*** Opening of Exercise material ***

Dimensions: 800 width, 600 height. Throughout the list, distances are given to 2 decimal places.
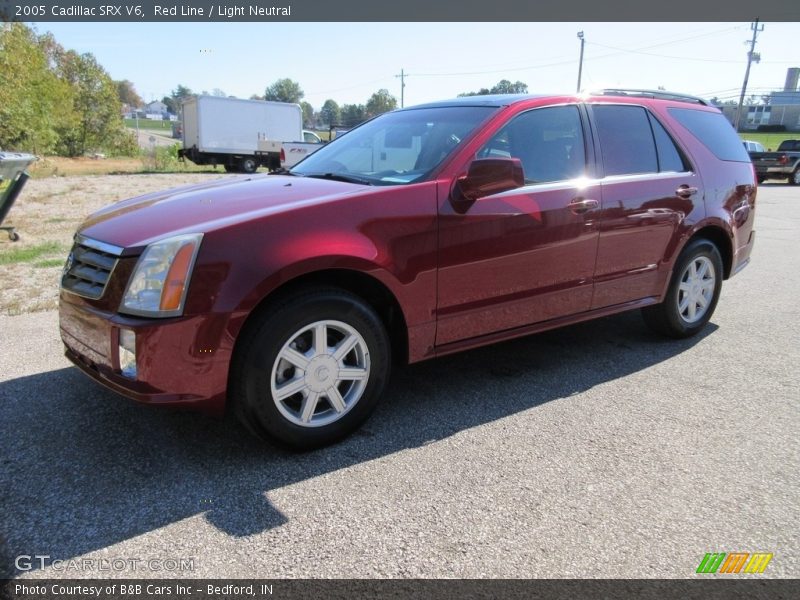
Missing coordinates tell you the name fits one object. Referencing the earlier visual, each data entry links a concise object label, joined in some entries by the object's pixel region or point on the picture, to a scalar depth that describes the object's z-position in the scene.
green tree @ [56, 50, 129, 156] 43.91
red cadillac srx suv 2.60
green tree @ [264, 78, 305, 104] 141.62
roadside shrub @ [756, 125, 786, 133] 79.55
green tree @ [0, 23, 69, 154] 24.80
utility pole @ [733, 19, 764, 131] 43.00
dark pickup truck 22.89
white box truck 26.72
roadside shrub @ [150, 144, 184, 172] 28.28
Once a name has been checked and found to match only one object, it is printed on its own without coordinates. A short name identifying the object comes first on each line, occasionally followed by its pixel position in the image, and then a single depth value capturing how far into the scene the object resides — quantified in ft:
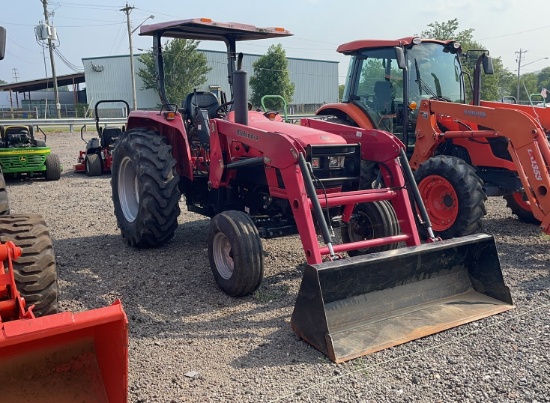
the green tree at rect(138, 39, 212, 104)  118.62
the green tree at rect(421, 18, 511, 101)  82.33
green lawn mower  37.83
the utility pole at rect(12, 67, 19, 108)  178.91
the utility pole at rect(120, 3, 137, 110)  131.90
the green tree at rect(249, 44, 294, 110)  118.73
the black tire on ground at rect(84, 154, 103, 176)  41.01
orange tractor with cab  19.44
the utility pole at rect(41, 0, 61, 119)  119.89
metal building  154.07
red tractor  12.34
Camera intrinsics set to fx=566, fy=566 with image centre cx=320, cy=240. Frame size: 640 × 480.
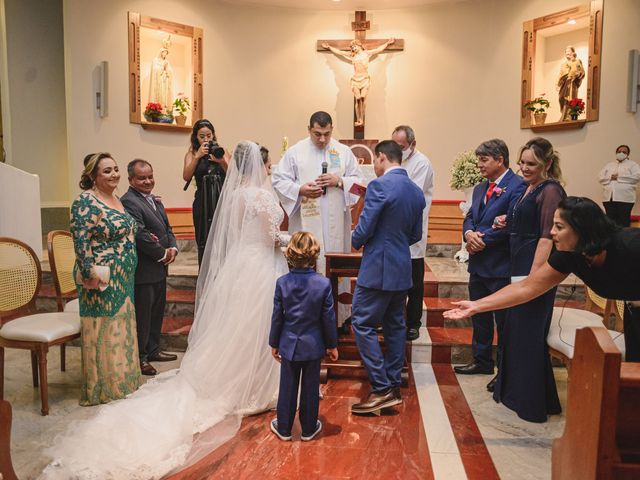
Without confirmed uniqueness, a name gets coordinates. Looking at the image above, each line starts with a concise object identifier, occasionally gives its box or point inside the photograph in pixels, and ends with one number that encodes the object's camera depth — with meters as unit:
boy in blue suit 2.96
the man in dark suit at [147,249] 4.00
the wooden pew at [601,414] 1.41
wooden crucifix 7.95
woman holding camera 4.47
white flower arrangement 6.32
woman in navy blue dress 3.19
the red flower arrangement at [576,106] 7.17
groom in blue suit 3.35
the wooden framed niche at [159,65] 7.36
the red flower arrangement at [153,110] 7.47
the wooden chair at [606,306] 3.89
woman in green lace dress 3.39
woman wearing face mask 6.80
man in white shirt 4.45
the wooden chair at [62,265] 4.12
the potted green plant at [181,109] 7.65
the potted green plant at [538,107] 7.44
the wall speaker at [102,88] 7.26
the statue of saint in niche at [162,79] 7.62
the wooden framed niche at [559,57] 7.03
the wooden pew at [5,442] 1.96
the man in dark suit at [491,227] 3.71
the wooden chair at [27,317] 3.45
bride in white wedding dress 2.97
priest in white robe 4.34
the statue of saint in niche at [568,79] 7.25
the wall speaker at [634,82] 6.82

*** Close of Exercise material ***

▸ Required action: Please copy out from the data above, without any picture, exactly the lines running from the one that holds "dark pickup truck 22.89" through the one that holds "the potted green plant at [538,107] 7.44", and nothing beyond them.

▸ Task result:
dark pickup truck 22.89
white box truck 26.72
roadside shrub @ [150, 144, 184, 172] 28.28
Once a name has been checked and found to match only one object, it is printed on its own without coordinates. A short name identifying the object comes first on each line, occasionally followed by its pixel position in the image, and then a single depth value capturing how far into the scene the object resides — quantified in ft:
the green tree at rect(138, 39, 212, 104)  118.62
the green tree at rect(421, 18, 511, 101)  82.33
green lawn mower  37.83
the utility pole at rect(12, 67, 19, 108)  178.91
the utility pole at rect(120, 3, 137, 110)  131.90
the green tree at rect(249, 44, 294, 110)  118.73
the black tire on ground at rect(84, 154, 103, 176)  41.01
orange tractor with cab  19.44
the utility pole at rect(41, 0, 61, 119)  119.89
metal building  154.07
red tractor  12.34
Camera intrinsics set to fx=566, fy=566 with image centre cx=320, cy=240. Frame size: 640 × 480.
Without confirmed uniqueness, a name gets coordinates. Looking at the image above, each line starts with a concise object identifier, occasionally gives its box or point inside the photograph in pixels, and ends with one number that encodes the object's camera depth — with meters as unit:
boy in blue suit 2.96
the man in dark suit at [147,249] 4.00
the wooden pew at [601,414] 1.41
wooden crucifix 7.95
woman holding camera 4.47
white flower arrangement 6.32
woman in navy blue dress 3.19
the red flower arrangement at [576,106] 7.17
groom in blue suit 3.35
the wooden framed niche at [159,65] 7.36
the red flower arrangement at [153,110] 7.47
the wooden chair at [606,306] 3.89
woman in green lace dress 3.39
woman wearing face mask 6.80
man in white shirt 4.45
the wooden chair at [62,265] 4.12
the potted green plant at [181,109] 7.65
the potted green plant at [538,107] 7.44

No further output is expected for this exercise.